Pippa und Pippin wolllen es wissen
Während der Bischof sich von seinen zwei Nymphen weiter verwöhnen lässt, treffen sich Pippa und Pippin völlig verfroren und durchnässt ganz in der Nähe am ehemaligen Eingang zum Amphitheater. Pippin will ihr heute alles gestehen, will sie aber auch besitzen. Wie soll er das nur anstellen? Als sie im Dunkeln nun wortlos voreinander stehen, möchte er sie gleich umarmen, sie küssen. Sie aber nimmt kurz entschlossen seinen Arm und läuft los, als könnte sie es gar nicht erwarten, seine Körperwärme endlich wieder zu spüren. Wo läuft sie denn hin, fragt sich Pippin enttäuscht.
„Hey, wir müssen da den Gang lang, den kenn ich genau“, flüstert er ihr zu. Sie schüttelt nur den Kopf und läuft wild entschlossen weiter. Das verblüfft ihn noch mehr. Woher kennt sie dieses Gewirr von unterirdischen Gängen? Und warum grinst sie so? Was hat sie vor? Er hat sich doch für heute hier die Nische ausgesucht, wo sie sich lustvoll vergnügen können – ungestört und von den warmen Dämpfen des warmen Wassers verwöhnt. Er kann kaum Schritt halten, so forsch läuft sie durch die düsteren Gänge und Gewölbe. Manchmal sehen sie in der Ferne ein Licht flackern, hören von weit her ein Lachen, aber Pippa stürmt weiter. Dann bleibt sie abrupt stehen. Ihr Atem geht schnell. Mit einer Hand gibt sie Pippin zu verstehen, still zu sein. Jetzt wird ihm auch klar, was sich verändert hat: Ein starker Kräuterduft liegt in der Luft. Wo führt sie ihn denn nur hin? Langsam macht sie die nächsten Schritte, Pippin stolpert völlig verwirrt hinter ihr her. Wo wird das enden?
Da öffnet sich vor ihnen der niedrige Gang in einen kleinen Kuppelraum. Lichter, kleine Öllämpchen vielleicht, scheinen in Vertiefungen im Mauerwerk zu glimmen, irgendein Ton schwirrt durch den leeren Raum. Fledermäuse huschen oben im Gewölbe hin und her. Pippa verneigt sich leicht, aber vor wem? Pippin beugt sich vorsichtig vor, um an ihrer Schulter vorbei zu schauen. Dann sieht er sie auch. Schmutzige Strähnen hängen ihr ins Gesicht, der uralten Frau, die aus kleinen Augen ihnen entgegen starrt. Mit einem Finger der linken Hand winkt sie den beiden näher zu kommen. Irgendetwas scheint sie zu summen. Dabei wiegt sie sich mit ihrem Körper langsam vor und zurück.
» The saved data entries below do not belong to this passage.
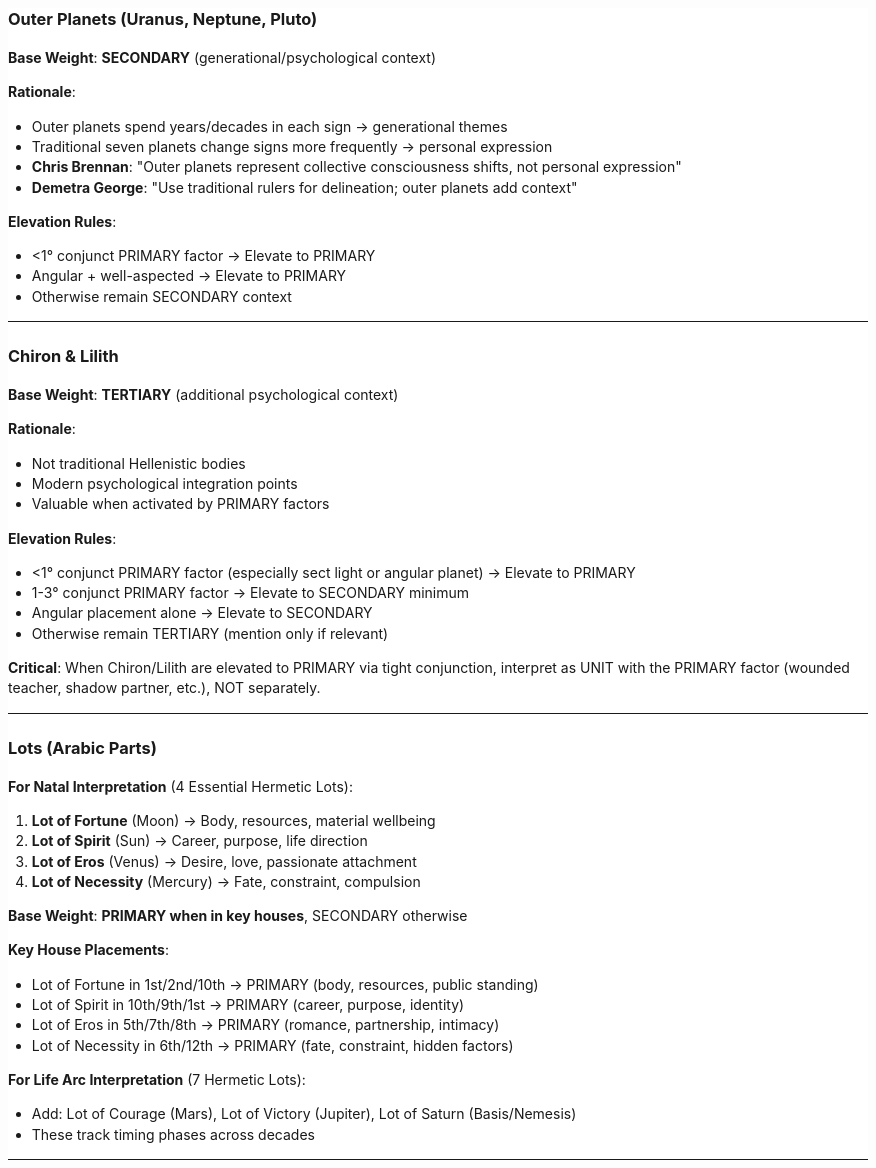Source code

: 
### Outer Planets (Uranus, Neptune, Pluto)

**Base Weight**: **SECONDARY** (generational/psychological context)

**Rationale**:
- Outer planets spend years/decades in each sign → generational themes
- Traditional seven planets change signs more frequently → personal expression
- **Chris Brennan**: "Outer planets represent collective consciousness shifts, not personal expression"
- **Demetra George**: "Use traditional rulers for delineation; outer planets add context"

**Elevation Rules**:
- <1° conjunct PRIMARY factor → Elevate to PRIMARY
- Angular + well-aspected → Elevate to PRIMARY
- Otherwise remain SECONDARY context

---

### Chiron & Lilith

**Base Weight**: **TERTIARY** (additional psychological context)

**Rationale**:
- Not traditional Hellenistic bodies
- Modern psychological integration points
- Valuable when activated by PRIMARY factors

**Elevation Rules**:
- <1° conjunct PRIMARY factor (especially sect light or angular planet) → Elevate to PRIMARY
- 1-3° conjunct PRIMARY factor → Elevate to SECONDARY minimum
- Angular placement alone → Elevate to SECONDARY
- Otherwise remain TERTIARY (mention only if relevant)

**Critical**: When Chiron/Lilith are elevated to PRIMARY via tight conjunction, interpret as UNIT with the PRIMARY factor (wounded teacher, shadow partner, etc.), NOT separately.

---

### Lots (Arabic Parts)

**For Natal Interpretation** (4 Essential Hermetic Lots):
1. **Lot of Fortune** (Moon) → Body, resources, material wellbeing
2. **Lot of Spirit** (Sun) → Career, purpose, life direction
3. **Lot of Eros** (Venus) → Desire, love, passionate attachment
4. **Lot of Necessity** (Mercury) → Fate, constraint, compulsion

**Base Weight**: **PRIMARY when in key houses**, SECONDARY otherwise

**Key House Placements**:
- Lot of Fortune in 1st/2nd/10th → PRIMARY (body, resources, public standing)
- Lot of Spirit in 10th/9th/1st → PRIMARY (career, purpose, identity)
- Lot of Eros in 5th/7th/8th → PRIMARY (romance, partnership, intimacy)
- Lot of Necessity in 6th/12th → PRIMARY (fate, constraint, hidden factors)

**For Life Arc Interpretation** (7 Hermetic Lots):
- Add: Lot of Courage (Mars), Lot of Victory (Jupiter), Lot of Saturn (Basis/Nemesis)
- These track timing phases across decades

---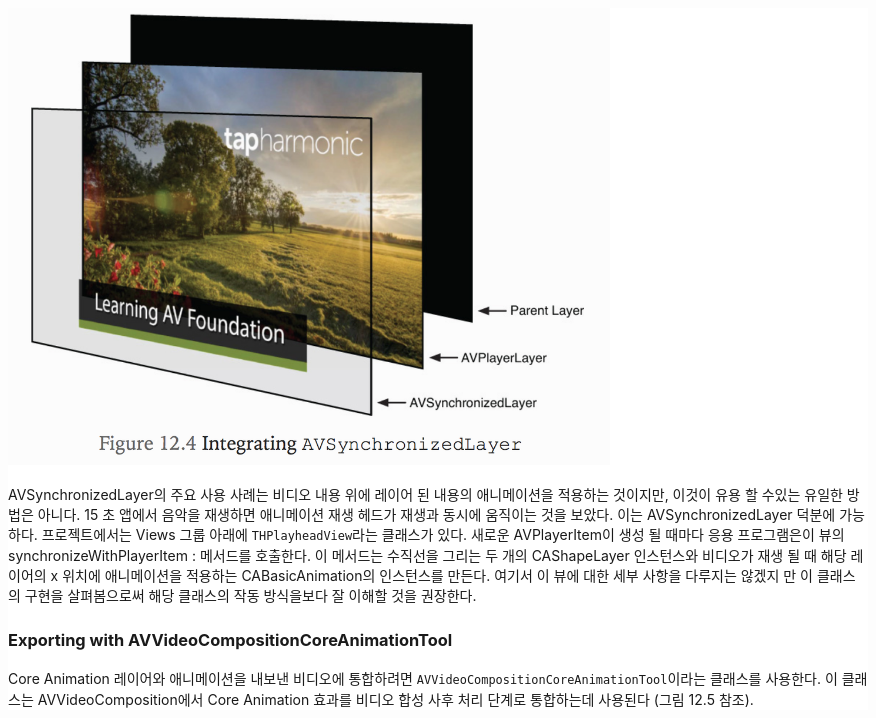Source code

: <img src="Resource/03.png" width=70%/>

AVSynchronizedLayer의 주요 사용 사례는 비디오 내용 위에 레이어 된 내용의 애니메이션을 적용하는 것이지만, 이것이 유용 할 수있는 유일한 방법은 아니다. 15 초 앱에서 음악을 재생하면 애니메이션 재생 헤드가 재생과 동시에 움직이는 것을 보았다. 이는 AVSynchronizedLayer 덕분에 가능하다. 프로젝트에서는 Views 그룹 아래에 `THPlayheadView`라는 클래스가 있다. 새로운 AVPlayerItem이 생성 될 때마다 응용 프로그램은이 뷰의 synchronizeWithPlayerItem : 메서드를 호출한다. 이 메서드는 수직선을 그리는 두 개의 CAShapeLayer 인스턴스와 비디오가 재생 될 때 해당 레이어의 x 위치에 애니메이션을 적용하는 CABasicAnimation의 인스턴스를 만든다. 여기서 이 뷰에 대한 세부 사항을 다루지는 않겠지 만 이 클래스의 구현을 살펴봄으로써 해당 클래스의 작동 방식을보다 잘 이해할 것을 권장한다.

### Exporting with AVVideoCompositionCoreAnimationTool
Core Animation 레이어와 애니메이션을 내보낸 비디오에 통합하려면 `AVVideoCompositionCoreAnimationTool`이라는 클래스를 사용한다. 이 클래스는 AVVideoComposition에서 Core Animation 효과를 비디오 합성 사후 처리 단계로 통합하는데 사용된다 (그림 12.5 참조).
„Sie ist die Tochter eines Druiden, der schon lange vor ihr Hilfesuchende hier beraten hat“, sagt Pippa leise. „Sie ist sehr bekannt im Königreich und auch darüber hinaus. Wusstest du das nicht?“
Pippin schüttelt nur den Kopf. Was sollen sie denn bei so einer jetzt? Er wüsste die Zeit wirklich lustiger zu verbringen, als sich weise Sprüche anzuhören, denkt er trotzig. Das ganze gefällt ihm nicht. Er wollte bestimmen, was sie im Amphitheater machen. Jetzt soll er einer uralten Frau zuhören. Wut kocht in ihm hoch. Bilder vom Gemetzel im Mithras-Keller kommen ihm dazwischen, höhnisches Gelächter des Bischofs mischt sich darunter. Am liebsten würde er einfach nur davon laufen. Stattdessen geht er jetzt wie Pippa vor ihm in die Knie, verneigt sich sogar vor der Alten und staunt über das, was diese hässliche, fremde Alte nun zu ihnen spricht.